Scores the MeSH descriptors of a retrieved corpus against PubMed-wide descriptor frequencies, identifying the terms that are over- or under-represented relative to PubMed as a whole. This is a local transform of the pubmed_abstracts output – it makes no API calls – and is intended to characterise a corpus and to guide search refinement and expansion.

mesh_keyness(
  records,
  frequencies = NULL,
  measure = c("log_odds", "g2"),
  smoothing = 0.5,
  min_count = 1L
)

Arguments

records: A pubmed_abstracts table from get_records(endpoint = "pubmed_abstracts") (with its annotations list-column), or a long data.frame already exposing pmid and DescriptorUI (optionally DescriptorName and a type column, in which case only type == "MeSH" rows are used).
frequencies: Baseline descriptor frequencies.

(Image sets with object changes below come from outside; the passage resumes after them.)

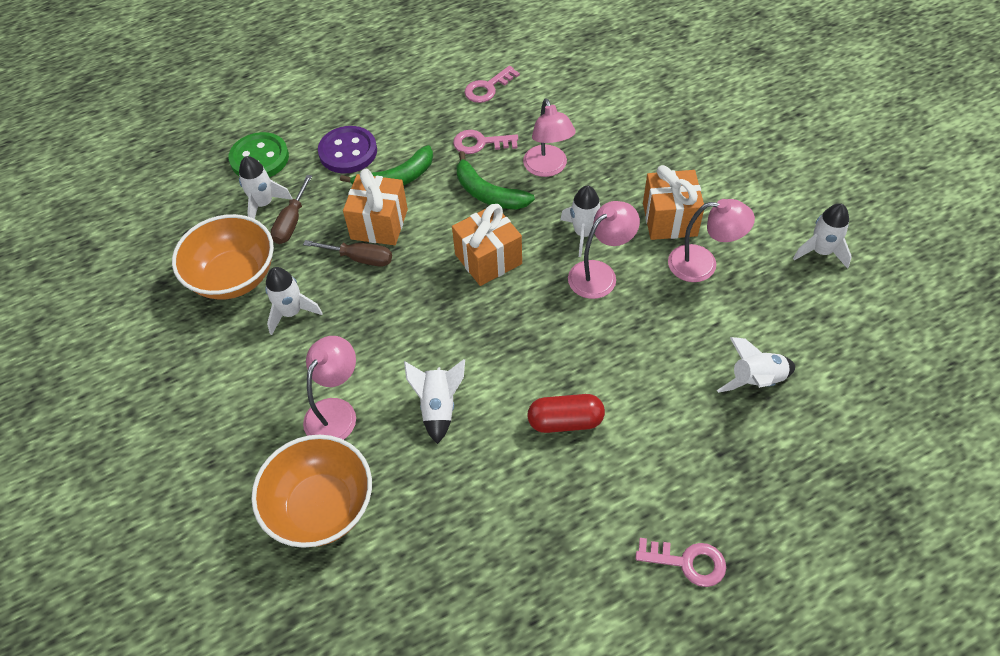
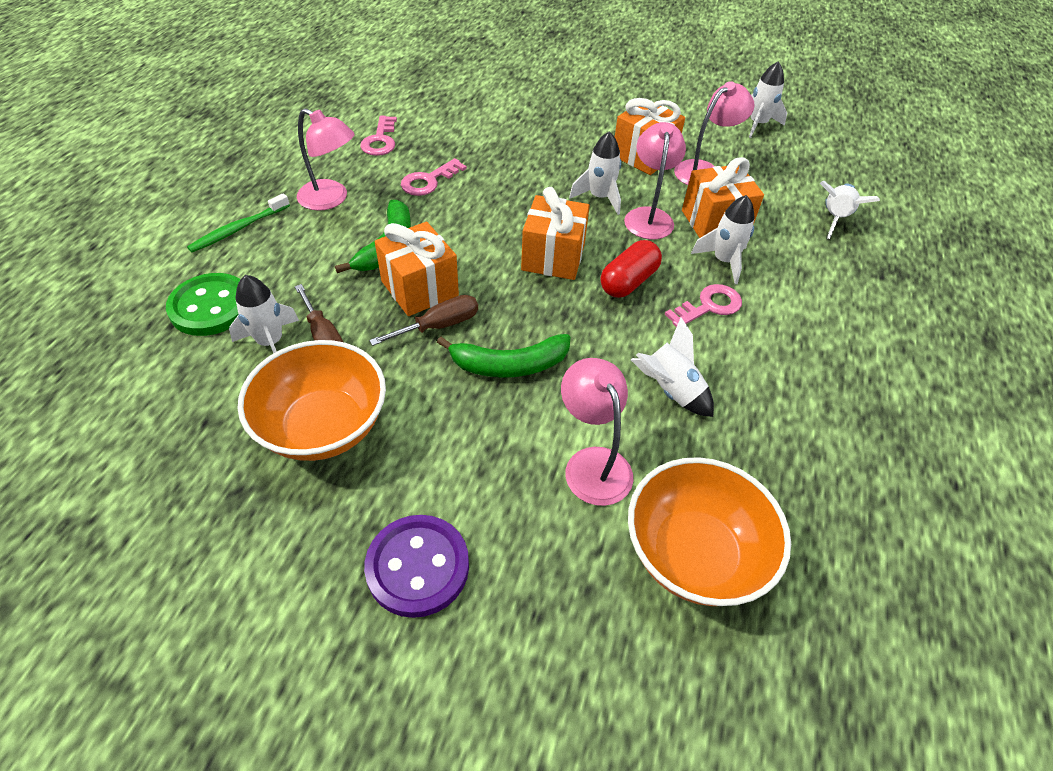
camera: 50 degrees left, 5 degrees down
white rocket [265,267,323,335] -> white rocket moved to [691,195,754,284]
purple button [318,126,377,173] -> purple button moved to [364,515,469,618]
green banana [457,151,535,209] -> green banana moved to [437,334,570,378]
pink lamp [523,98,576,177] -> pink lamp moved to [297,108,355,211]
red capsule [527,394,605,433] -> red capsule moved to [601,240,662,298]
pink key [635,538,726,587] -> pink key moved to [664,284,742,327]
none -> green toothbrush [187,193,290,252]
none -> orange gift [682,157,764,238]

Defaults to the bundled data_mesh_frequencies; must contain DescriptorUI, n_pmids, and prop_total.
measure: Keyness statistic: "log_odds" (default) for a Haldane-corrected log odds ratio with standard error and z-score, or "g2" for the signed Dunning log-likelihood ratio.
smoothing: Positive continuity correction added to each cell of the 2x2 incidence table for measure = "log_odds" (default 0.5, the Haldane-Anscombe correction).
min_count: Drop descriptors indexed in fewer than min_count corpus PMIDs before scoring (default 1).

Value

A data.table, one row per scored descriptor, ordered by keyness (descending). Common columns: DescriptorUI, DescriptorName, corpus_count, corpus_total, corpus_prop, baseline_count, baseline_total, baseline_prop, and direction ("over"/"under"). With measure = "log_odds": log_odds, std_error, z. With measure = "g2": g2.

Details

Keyness is computed on document incidence: for each descriptor, the number of distinct corpus PMIDs indexed with it is compared against the number of distinct PubMed PMIDs indexed with it (data_mesh_frequencies).

Examples

if (FALSE) { # \dontrun{
pmids   <- search_pubmed('"doxorubicin"[TiAb] AND "cardiotoxicity"[TiAb]')
records <- get_records(pmids, endpoint = "pubmed_abstracts")

mesh_keyness(records)                       # most over-represented descriptors
mesh_keyness(records, measure = "g2")
} # }